Alison Isadora’s For Wiek shares much in approach with contemporary classical guitar works, making use of a wide timbral palette, rich harmonies, implied counterpoint, and harmonics. Isadora uses an octave pedal to expand the register of the instrument, an e-bow to extend the sustain of select notes, and a whammy bar to modulate the pitch. The work has a searching, improvisatory character that remains throughout, framing even its more pointed moments within a pervasive melancholy.
Victor Arul’s Akrasia for two electric guitars, live processing, and live visuals, contains the most avant-garde music on the album, involving placing one of the guitars on a table, prepared with alligator clips and played with a metal rod, twine, and a bass bow. Influenced by the temporal experimentation of Morton Feldman and the New York School of composers, Arul subverts conventional expectations of linear direction in structure. The opening section centers around a ricochet gesture on the prepared guitar, developing it into evaporating, swirling gestures through processing. Ethereal long tones signal a transition to an expansive middle section of tolling notes and dramatic, multi-timbre swells. Cathartic distorted sonorities mark the final section, obscuring a sense of direction within their dense mass of pitch information. A virtuosic ascending tremolo figure closes the work with a performative flair that Arul consciously avoided in the piece’s initial eleven minutes.
Eve Beglarian’s Until it Blazes has become a staple in the electric guitar and effects repertoire, its iconic relationship between insistent rhythmic motifs and layered, polyrhythmic delays defining a now familiar profile of an expanded guitar. Fitzgerald brings a finely honed sense of dynamic and articulation to his performance, creating a hypnotic three dimensionality to the texture.
The title track in three movements by Moses Kington-Walberg is the only chamber piece on the recording. Like Akrasia, the score calls for two guitars, one of which is placed flat and played with e-bows, glass rings, and a MAX patch, as well as violin, and bass clarinet prepared with paper. Inspired by underwater bioluminescence, Kington-Walberg writes cinematic, evocative textures that capture the wonder of the marine landscape. The opening movement, “Threads of Sunlight,” opens with luminous pitches and slow glissandi played on guitar with the e-bow before introducing delicate arpeggiated chords that usher in a final spry violin flourish. The bass clarinet plays a solo introduction in “Wine-Dark Depths,” with repeated low notes that gradually evolve into skittering gestures mixing key clicks with growling articulations. When the violin and guitar join, they develop a texture of swells that evoke hollow marine mammal calls and drier gestures that conjure images of crustaceans. As in the first movement, lush guitar arpeggios create an expansive contrast to the more timbrally based material. In the final movement, “Drifting Constellations,” fragile, droning textures allow individual pitches to emerge and recede. A looped siren-like swell gesture in the guitar processing lays an unsettling foundation for nervous figures in the violin and guitar.

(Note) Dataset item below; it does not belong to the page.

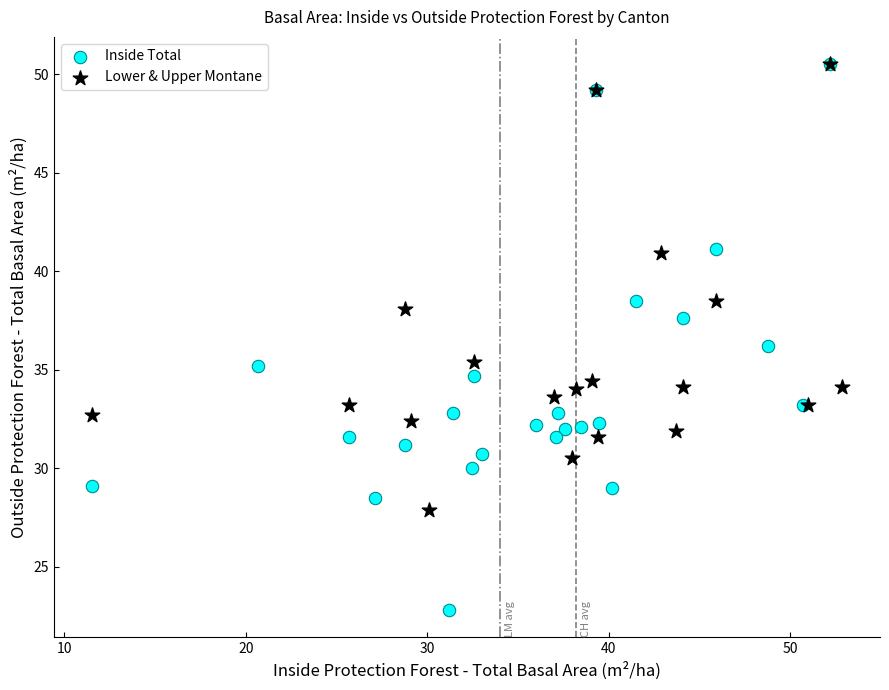

Which series contains the lowest Y value?

Inside Total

Despite the broad range of aesthetics on display on Luminescence, the album retains a sensual orientation throughout, highlighting the electric guitar’s capacity for creating enveloping, textural sounds. Fitzgerald handles the subtle demands of this repertoire beautifully, and gives listeners a window into how the repertoire for this evolving instrument is developing in the unique musical landscape of Australia and New Zealand, standing apart from but certainly responsive to more centralized new music communities in Europe, Asia, and the Americas.
– Dan Lippel
The album opens with Gulli Björnsson’s atmospheric Svart-Hvít Sky Á Himni (Black-White Clouds in the Sky) for guitar, live electronics, and visuals. Björnsson focuses on the dual nature of clouds, beautiful and willowy in good weather, but often harbingers of violent weather. The live electronics manage the trajectory of this transformation, gradually morphing the ambient harmonies of the opening into pulsations and later into rough, rhythmic timbres that strip the initial texture of nearly all their pitch content. The piece closes with the halo of sound with which it began, as the ominous face of the clouds turns docile once again.

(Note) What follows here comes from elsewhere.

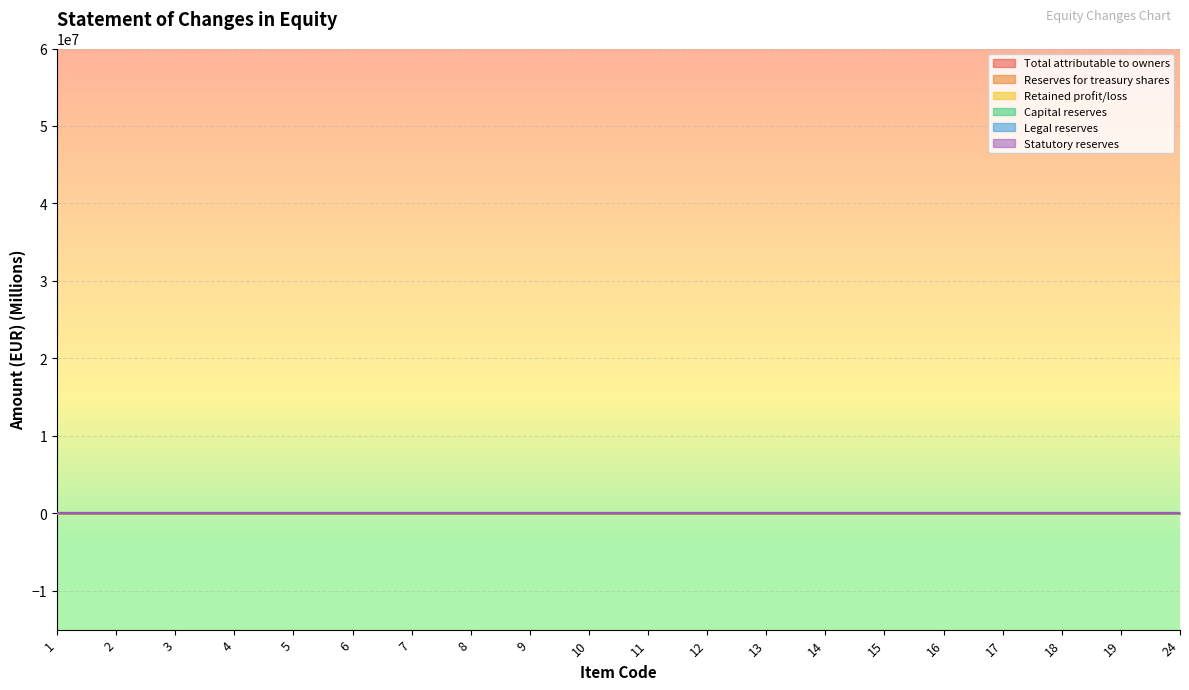

True or false: Legal reserves has more than 1 points higher than both neighbors.

False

Alison Isadora’s For Wiek shares much in approach with contemporary classical guitar works, making use of a wide timbral palette, rich harmonies, implied counterpoint, and harmonics. Isadora uses an octave pedal to expand the register of the instrument, an e-bow to extend the sustain of select notes, and a whammy bar to modulate the pitch. The work has a searching, improvisatory character that remains throughout, framing even its more pointed moments within a pervasive melancholy.
Victor Arul’s Akrasia for two electric guitars, live processing, and live visuals, contains the most avant-garde music on the album, involving placing one of the guitars on a table, prepared with alligator clips and played with a metal rod, twine, and a bass bow. Influenced by the temporal experimentation of Morton Feldman and the New York School of composers, Arul subverts conventional expectations of linear direction in structure. The opening section centers around a ricochet gesture on the prepared guitar, developing it into evaporating, swirling gestures through processing. Ethereal long tones signal a transition to an expansive middle section of tolling notes and dramatic, multi-timbre swells. Cathartic distorted sonorities mark the final section, obscuring a sense of direction within their dense mass of pitch information. A virtuosic ascending tremolo figure closes the work with a performative flair that Arul consciously avoided in the piece’s initial eleven minutes.
Eve Beglarian’s Until it Blazes has become a staple in the electric guitar and effects repertoire, its iconic relationship between insistent rhythmic motifs and layered, polyrhythmic delays defining a now familiar profile of an expanded guitar. Fitzgerald brings a finely honed sense of dynamic and articulation to his performance, creating a hypnotic three dimensionality to the texture.
The title track in three movements by Moses Kington-Walberg is the only chamber piece on the recording. Like Akrasia, the score calls for two guitars, one of which is placed flat and played with e-bows, glass rings, and a MAX patch, as well as violin, and bass clarinet prepared with paper. Inspired by underwater bioluminescence, Kington-Walberg writes cinematic, evocative textures that capture the wonder of the marine landscape. The opening movement, “Threads of Sunlight,” opens with luminous pitches and slow glissandi played on guitar with the e-bow before introducing delicate arpeggiated chords that usher in a final spry violin flourish. The bass clarinet plays a solo introduction in “Wine-Dark Depths,” with repeated low notes that gradually evolve into skittering gestures mixing key clicks with growling articulations. When the violin and guitar join, they develop a texture of swells that evoke hollow marine mammal calls and drier gestures that conjure images of crustaceans. As in the first movement, lush guitar arpeggios create an expansive contrast to the more timbrally based material. In the final movement, “Drifting Constellations,” fragile, droning textures allow individual pitches to emerge and recede. A looped siren-like swell gesture in the guitar processing lays an unsettling foundation for nervous figures in the violin and guitar.
Despite the broad range of aesthetics on display on Luminescence, the album retains a sensual orientation throughout, highlighting the electric guitar’s capacity for creating enveloping, textural sounds. Fitzgerald handles the subtle demands of this repertoire beautifully, and gives listeners a window into how the repertoire for this evolving instrument is developing in the unique musical landscape of Australia and New Zealand, standing apart from but certainly responsive to more centralized new music communities in Europe, Asia, and the Americas.